___ Records for the task ___
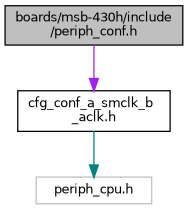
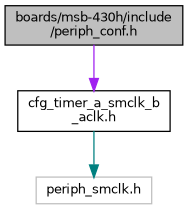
  digraph {
    node [color=black fillcolor=white fontname=Helvetica fontsize=10 shape=record style=filled]
    edge [fontname=Helvetica fontsize=10 labelfontname=Helvetica labelfontsize=10 style=solid]
    n1 [fillcolor=grey75 fontcolor=black height=0.2 label="boards/msb-430h/include\l/periph_conf.h" width=0.4]
-   n2 [height=0.2 label="cfg_conf_a_smclk_b\l_aclk.h" width=0.4]
-   n3 [color=grey75 height=0.2 label="periph_cpu.h" width=0.4]
+   n2 [height=0.2 label="cfg_timer_a_smclk_b\l_aclk.h" width=0.4]
+   n3 [color=grey75 height=0.2 label="periph_smclk.h" width=0.4]
    n1 -> n2 [color=purple]
    n2 -> n3 [color=teal]
  }
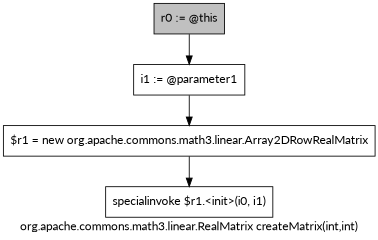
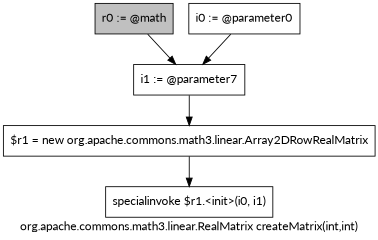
  digraph {
    fontname=Lato
    label="org.apache.commons.math3.linear.RealMatrix createMatrix(int,int)"
    node [fontname=Lato shape=box]
    edge [fontname=Lato]
-   n1 [fillcolor=gray label="r0 := @this" style=filled]
-   n2 [label="i1 := @parameter1"]
+   n1 [fillcolor=gray label="r0 := @math" style=filled]
+   n2 [label="i1 := @parameter7"]
+   n3 [label="i0 := @parameter0"]
    n4 [label="$r1 = new org.apache.commons.math3.linear.Array2DRowRealMatrix"]
    n5 [label="specialinvoke $r1.<init>(i0, i1)"]
    n1 -> n2
    n2 -> n4
+   n3 -> n2
    n4 -> n5
  }
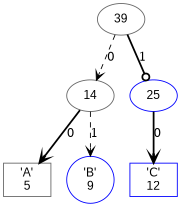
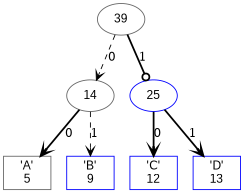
  digraph {
    node [color=blue fontname=Arial shape=box]
    edge [arrowhead=vee style=bold]
    n1 [color=gray40 label=39 shape=""]
    n2 [color=gray40 label=14 shape=""]
    n3 [label=25 shape=""]
    n4 [color=gray40 label="'A'\n5"]
-   n5 [label="'B'\n9" shape=ellipse]
+   n5 [label="'B'\n9"]
    n6 [label="'C'\n12"]
+   n7 [label="'D'\n13"]
    n1 -> n2 [label=0 style=dashed]
    n1 -> n3 [arrowhead=odot label=1]
    n2 -> n4 [label=0]
    n2 -> n5 [label=1 style=dashed]
    n3 -> n6 [label=0]
+   n3 -> n7 [label=1]
  }
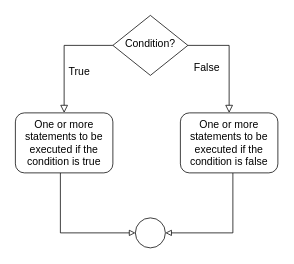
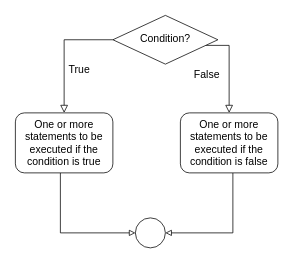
  <mxCell id="0" />
  <mxCell id="1" parent="0" />
  <mxCell id="2" value="False" style="edgeStyle=orthogonalEdgeStyle;rounded=0;html=1;jettySize=auto;orthogonalLoop=1;fontSize=14;endArrow=block;endFill=0;endSize=8;strokeWidth=1;shadow=0;labelBackgroundColor=none;fontStyle=0;entryX=0.5;entryY=0;entryDx=0;entryDy=0;" parent="1" source="3" target="5" edge="1"><mxGeometry x="0.161" y="-30" relative="1" as="geometry"><mxPoint as="offset" /><mxPoint x="350" y="90" as="targetPoint" /><Array as="points"><mxPoint x="305" y="60" /></Array></mxGeometry></mxCell>
- <mxCell id="3" value="Condition?" style="rhombus;whiteSpace=wrap;html=1;shadow=0;fontFamily=Helvetica;fontSize=14;align=center;strokeWidth=1;spacing=6;spacingTop=-4;fontStyle=0" parent="1" vertex="1"><mxGeometry x="150" y="20" width="100" height="80" as="geometry" /></mxCell>
+ <mxCell id="3" value="Condition?" style="rhombus;whiteSpace=wrap;html=1;shadow=0;fontFamily=Helvetica;fontSize=14;align=center;strokeWidth=1;spacing=6;spacingTop=-4;fontStyle=0" parent="1" vertex="1"><mxGeometry x="150" y="20" width="140" height="65" as="geometry" /></mxCell>
  <mxCell id="4" style="edgeStyle=orthogonalEdgeStyle;rounded=0;orthogonalLoop=1;jettySize=auto;html=1;entryX=1;entryY=0.5;entryDx=0;entryDy=0;endArrow=block;endFill=0;fontSize=14;" edge="1" parent="1" source="5" target="9"><mxGeometry relative="1" as="geometry"><Array as="points"><mxPoint x="310" y="310" /></Array></mxGeometry></mxCell>
  <mxCell id="5" value="One or more statements to be executed if the condition is false" style="rounded=1;whiteSpace=wrap;html=1;fontSize=14;glass=0;strokeWidth=1;shadow=0;fontStyle=0" parent="1" vertex="1"><mxGeometry x="240" y="150" width="130" height="80" as="geometry" /></mxCell>
  <mxCell id="6" value="True" style="edgeStyle=orthogonalEdgeStyle;rounded=0;html=1;jettySize=auto;orthogonalLoop=1;fontSize=14;endArrow=block;endFill=0;endSize=8;strokeWidth=1;shadow=0;labelBackgroundColor=none;exitX=0;exitY=0.5;exitDx=0;exitDy=0;" parent="1" source="3" target="8" edge="1"><mxGeometry x="0.286" y="20" relative="1" as="geometry"><mxPoint as="offset" /><mxPoint x="240" y="190" as="sourcePoint" /></mxGeometry></mxCell>
  <mxCell id="7" style="edgeStyle=orthogonalEdgeStyle;rounded=0;orthogonalLoop=1;jettySize=auto;html=1;entryX=0;entryY=0.5;entryDx=0;entryDy=0;endArrow=block;endFill=0;" edge="1" parent="1" source="8" target="9"><mxGeometry relative="1" as="geometry"><Array as="points"><mxPoint x="80" y="310" /></Array></mxGeometry></mxCell>
  <mxCell id="8" value="One or more statements to be executed if the condition is true" style="rounded=1;whiteSpace=wrap;html=1;fontSize=14;glass=0;strokeWidth=1;shadow=0;fontStyle=0" parent="1" vertex="1"><mxGeometry x="20" y="150" width="130" height="80" as="geometry" /></mxCell>
  <mxCell id="9" value="" style="ellipse;whiteSpace=wrap;html=1;aspect=fixed;fontSize=12;fontStyle=0" vertex="1" parent="1"><mxGeometry x="180" y="290" width="40" height="40" as="geometry" /></mxCell>
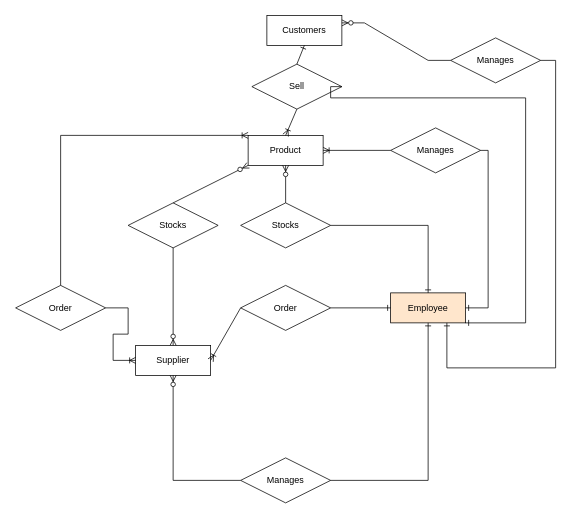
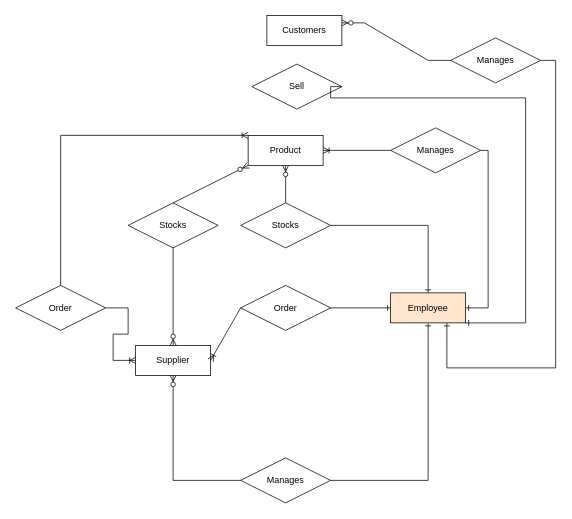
  <mxCell id="0" />
  <mxCell id="1" parent="0" />
  <mxCell id="2" value="Employee" style="whiteSpace=wrap;html=1;align=center;fillColor=#ffe6cc;" vertex="1" parent="1"><mxGeometry x="520" y="390" width="100" height="40" as="geometry" /></mxCell>
  <mxCell id="3" value="Customers" style="whiteSpace=wrap;html=1;align=center;" vertex="1" parent="1"><mxGeometry x="355" y="20" width="100" height="40" as="geometry" /></mxCell>
  <mxCell id="4" value="Product" style="whiteSpace=wrap;html=1;align=center;" vertex="1" parent="1"><mxGeometry x="330" y="180" width="100" height="40" as="geometry" /></mxCell>
  <mxCell id="5" value="Supplier" style="whiteSpace=wrap;html=1;align=center;" vertex="1" parent="1"><mxGeometry x="180" y="460" width="100" height="40" as="geometry" /></mxCell>
  <mxCell id="6" value="Manages" style="shape=rhombus;perimeter=rhombusPerimeter;whiteSpace=wrap;html=1;align=center;" vertex="1" parent="1"><mxGeometry x="520" y="170" width="120" height="60" as="geometry" /></mxCell>
  <mxCell id="7" value="" style="fontSize=12;html=1;endArrow=ERoneToMany;rounded=0;exitX=0;exitY=0.5;exitDx=0;exitDy=0;" edge="1" parent="1" source="6"><mxGeometry width="100" height="100" relative="1" as="geometry"><mxPoint x="280" y="420" as="sourcePoint" /><mxPoint x="430" y="200" as="targetPoint" /></mxGeometry></mxCell>
  <mxCell id="8" value="" style="fontSize=12;html=1;endArrow=ERone;endFill=1;rounded=0;exitX=1;exitY=0.5;exitDx=0;exitDy=0;entryX=1;entryY=0.5;entryDx=0;entryDy=0;edgeStyle=orthogonalEdgeStyle;" edge="1" parent="1" source="6" target="2"><mxGeometry width="100" height="100" relative="1" as="geometry"><mxPoint x="580" y="460" as="sourcePoint" /><mxPoint x="680" y="360" as="targetPoint" /></mxGeometry></mxCell>
  <mxCell id="9" value="Order" style="shape=rhombus;perimeter=rhombusPerimeter;whiteSpace=wrap;html=1;align=center;" vertex="1" parent="1"><mxGeometry x="320" y="380" width="120" height="60" as="geometry" /></mxCell>
  <mxCell id="10" value="" style="fontSize=12;html=1;endArrow=ERone;endFill=1;rounded=0;exitX=1;exitY=0.5;exitDx=0;exitDy=0;entryX=0;entryY=0.5;entryDx=0;entryDy=0;" edge="1" parent="1" source="9" target="2"><mxGeometry width="100" height="100" relative="1" as="geometry"><mxPoint x="520" y="500" as="sourcePoint" /><mxPoint x="620" y="400" as="targetPoint" /></mxGeometry></mxCell>
  <mxCell id="11" value="" style="fontSize=12;html=1;endArrow=ERoneToMany;rounded=0;exitX=0;exitY=0.5;exitDx=0;exitDy=0;entryX=1;entryY=0.5;entryDx=0;entryDy=0;" edge="1" parent="1" source="9" target="5"><mxGeometry width="100" height="100" relative="1" as="geometry"><mxPoint x="160" y="450" as="sourcePoint" /><mxPoint x="340" y="360" as="targetPoint" /></mxGeometry></mxCell>
  <mxCell id="12" value="Manages" style="shape=rhombus;perimeter=rhombusPerimeter;whiteSpace=wrap;html=1;align=center;" vertex="1" parent="1"><mxGeometry x="320" y="610" width="120" height="60" as="geometry" /></mxCell>
  <mxCell id="13" value="" style="fontSize=12;html=1;endArrow=ERone;endFill=1;rounded=0;entryX=0.5;entryY=1;entryDx=0;entryDy=0;exitX=1;exitY=0.5;exitDx=0;exitDy=0;edgeStyle=orthogonalEdgeStyle;" edge="1" parent="1" source="12" target="2"><mxGeometry width="100" height="100" relative="1" as="geometry"><mxPoint x="470" y="590" as="sourcePoint" /><mxPoint x="570" y="490" as="targetPoint" /></mxGeometry></mxCell>
  <mxCell id="14" value="" style="fontSize=12;html=1;endArrow=ERzeroToMany;endFill=1;rounded=0;entryX=0.5;entryY=1;entryDx=0;entryDy=0;exitX=0;exitY=0.5;exitDx=0;exitDy=0;edgeStyle=orthogonalEdgeStyle;" edge="1" parent="1" source="12" target="5"><mxGeometry width="100" height="100" relative="1" as="geometry"><mxPoint x="570" y="500" as="sourcePoint" /><mxPoint x="670" y="400" as="targetPoint" /></mxGeometry></mxCell>
  <mxCell id="15" value="Stocks" style="shape=rhombus;perimeter=rhombusPerimeter;whiteSpace=wrap;html=1;align=center;" vertex="1" parent="1"><mxGeometry x="170" y="270" width="120" height="60" as="geometry" /></mxCell>
  <mxCell id="16" value="" style="fontSize=12;html=1;endArrow=ERzeroToMany;endFill=1;rounded=0;exitX=0.5;exitY=1;exitDx=0;exitDy=0;entryX=0.5;entryY=0;entryDx=0;entryDy=0;" edge="1" parent="1" source="15" target="5"><mxGeometry width="100" height="100" relative="1" as="geometry"><mxPoint x="570" y="420" as="sourcePoint" /><mxPoint x="670" y="320" as="targetPoint" /></mxGeometry></mxCell>
  <mxCell id="17" value="" style="fontSize=12;html=1;endArrow=ERzeroToMany;endFill=1;rounded=0;exitX=0.5;exitY=0;exitDx=0;exitDy=0;entryX=0.5;entryY=1;entryDx=0;entryDy=0;" edge="1" parent="1" source="24" target="4"><mxGeometry width="100" height="100" relative="1" as="geometry"><mxPoint x="270" y="330" as="sourcePoint" /><mxPoint x="360" y="230" as="targetPoint" /></mxGeometry></mxCell>
  <mxCell id="18" value="" style="fontSize=12;html=1;endArrow=ERone;endFill=1;rounded=0;exitX=1;exitY=0.5;exitDx=0;exitDy=0;entryX=0.5;entryY=0;entryDx=0;entryDy=0;edgeStyle=orthogonalEdgeStyle;" edge="1" parent="1" source="24" target="2"><mxGeometry width="100" height="100" relative="1" as="geometry"><mxPoint x="460" y="260" as="sourcePoint" /><mxPoint x="440" y="370" as="targetPoint" /></mxGeometry></mxCell>
  <mxCell id="19" value="Sell" style="shape=rhombus;perimeter=rhombusPerimeter;whiteSpace=wrap;html=1;align=center;" vertex="1" parent="1"><mxGeometry x="335" y="85" width="120" height="60" as="geometry" /></mxCell>
- <mxCell id="20" value="" style="fontSize=12;html=1;endArrow=ERoneToMany;rounded=0;exitX=0.5;exitY=1;exitDx=0;exitDy=0;entryX=0.5;entryY=0;entryDx=0;entryDy=0;" edge="1" parent="1" source="19" target="4"><mxGeometry width="100" height="100" relative="1" as="geometry"><mxPoint x="480" y="260" as="sourcePoint" /><mxPoint x="440" y="230" as="targetPoint" /><Array as="points" /></mxGeometry></mxCell>
- <mxCell id="21" value="" style="fontSize=12;html=1;endArrow=ERone;endFill=1;rounded=0;exitX=0.5;exitY=0;exitDx=0;exitDy=0;entryX=0.5;entryY=1;entryDx=0;entryDy=0;" edge="1" parent="1" source="19" target="3"><mxGeometry width="100" height="100" relative="1" as="geometry"><mxPoint x="600" y="260" as="sourcePoint" /><mxPoint x="700" y="160" as="targetPoint" /></mxGeometry></mxCell>
  <mxCell id="22" value="Order" style="shape=rhombus;perimeter=rhombusPerimeter;whiteSpace=wrap;html=1;align=center;" vertex="1" parent="1"><mxGeometry x="20" y="380" width="120" height="60" as="geometry" /></mxCell>
  <mxCell id="23" value="" style="fontSize=12;html=1;endArrow=ERoneToMany;rounded=0;exitX=0.5;exitY=0;exitDx=0;exitDy=0;entryX=0;entryY=0;entryDx=0;entryDy=0;" edge="1" parent="1" source="22" target="4"><mxGeometry width="100" height="100" relative="1" as="geometry"><mxPoint x="390" y="390" as="sourcePoint" /><mxPoint x="390" y="230" as="targetPoint" /><Array as="points"><mxPoint x="80" y="180" /></Array></mxGeometry></mxCell>
  <mxCell id="24" value="Stocks" style="shape=rhombus;perimeter=rhombusPerimeter;whiteSpace=wrap;html=1;align=center;" vertex="1" parent="1"><mxGeometry x="320" y="270" width="120" height="60" as="geometry" /></mxCell>
  <mxCell id="25" value="" style="fontSize=12;html=1;endArrow=ERzeroToMany;endFill=1;rounded=0;exitX=0.5;exitY=0;exitDx=0;exitDy=0;entryX=0;entryY=1;entryDx=0;entryDy=0;" edge="1" parent="1" source="15" target="4"><mxGeometry width="100" height="100" relative="1" as="geometry"><mxPoint x="390" y="280" as="sourcePoint" /><mxPoint x="390" y="230" as="targetPoint" /></mxGeometry></mxCell>
  <mxCell id="26" value="" style="edgeStyle=entityRelationEdgeStyle;fontSize=12;html=1;endArrow=ERoneToMany;rounded=0;exitX=1;exitY=0.5;exitDx=0;exitDy=0;entryX=0;entryY=0.5;entryDx=0;entryDy=0;" edge="1" parent="1" source="22" target="5"><mxGeometry width="100" height="100" relative="1" as="geometry"><mxPoint x="570" y="350" as="sourcePoint" /><mxPoint x="670" y="250" as="targetPoint" /></mxGeometry></mxCell>
  <mxCell id="27" value="Manages" style="shape=rhombus;perimeter=rhombusPerimeter;whiteSpace=wrap;html=1;align=center;" vertex="1" parent="1"><mxGeometry x="600" y="50" width="120" height="60" as="geometry" /></mxCell>
  <mxCell id="28" value="" style="fontSize=12;html=1;endArrow=ERone;endFill=1;rounded=0;exitX=1;exitY=0.5;exitDx=0;exitDy=0;entryX=0.75;entryY=1;entryDx=0;entryDy=0;edgeStyle=orthogonalEdgeStyle;" edge="1" parent="1" source="27" target="2"><mxGeometry width="100" height="100" relative="1" as="geometry"><mxPoint x="650" y="210" as="sourcePoint" /><mxPoint x="630" y="420" as="targetPoint" /><Array as="points"><mxPoint x="740" y="80" /><mxPoint x="740" y="490" /><mxPoint x="595" y="490" /></Array></mxGeometry></mxCell>
  <mxCell id="29" value="" style="edgeStyle=entityRelationEdgeStyle;fontSize=12;html=1;endArrow=ERzeroToMany;endFill=1;rounded=0;entryX=1;entryY=0.25;entryDx=0;entryDy=0;exitX=0;exitY=0.5;exitDx=0;exitDy=0;" edge="1" parent="1" source="27" target="3"><mxGeometry width="100" height="100" relative="1" as="geometry"><mxPoint x="570" y="260" as="sourcePoint" /><mxPoint x="670" y="160" as="targetPoint" /></mxGeometry></mxCell>
  <mxCell id="30" value="" style="fontSize=12;html=1;endArrow=ERone;endFill=1;rounded=0;exitX=1;exitY=0.5;exitDx=0;exitDy=0;entryX=1;entryY=1;entryDx=0;entryDy=0;edgeStyle=orthogonalEdgeStyle;" edge="1" parent="1" source="19" target="2"><mxGeometry width="100" height="100" relative="1" as="geometry"><mxPoint x="730" y="90" as="sourcePoint" /><mxPoint x="605" y="440" as="targetPoint" /><Array as="points"><mxPoint x="440" y="130" /><mxPoint x="700" y="130" /><mxPoint x="700" y="430" /></Array></mxGeometry></mxCell>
___
▶ _Instructions for the task_
List every line from the items above that contains the string "arrowhead". Case counts.

▶ _Correct output_
    edge [arrowhead=vee style=bold]
    n1 -> n3 [arrowhead=odot label=1]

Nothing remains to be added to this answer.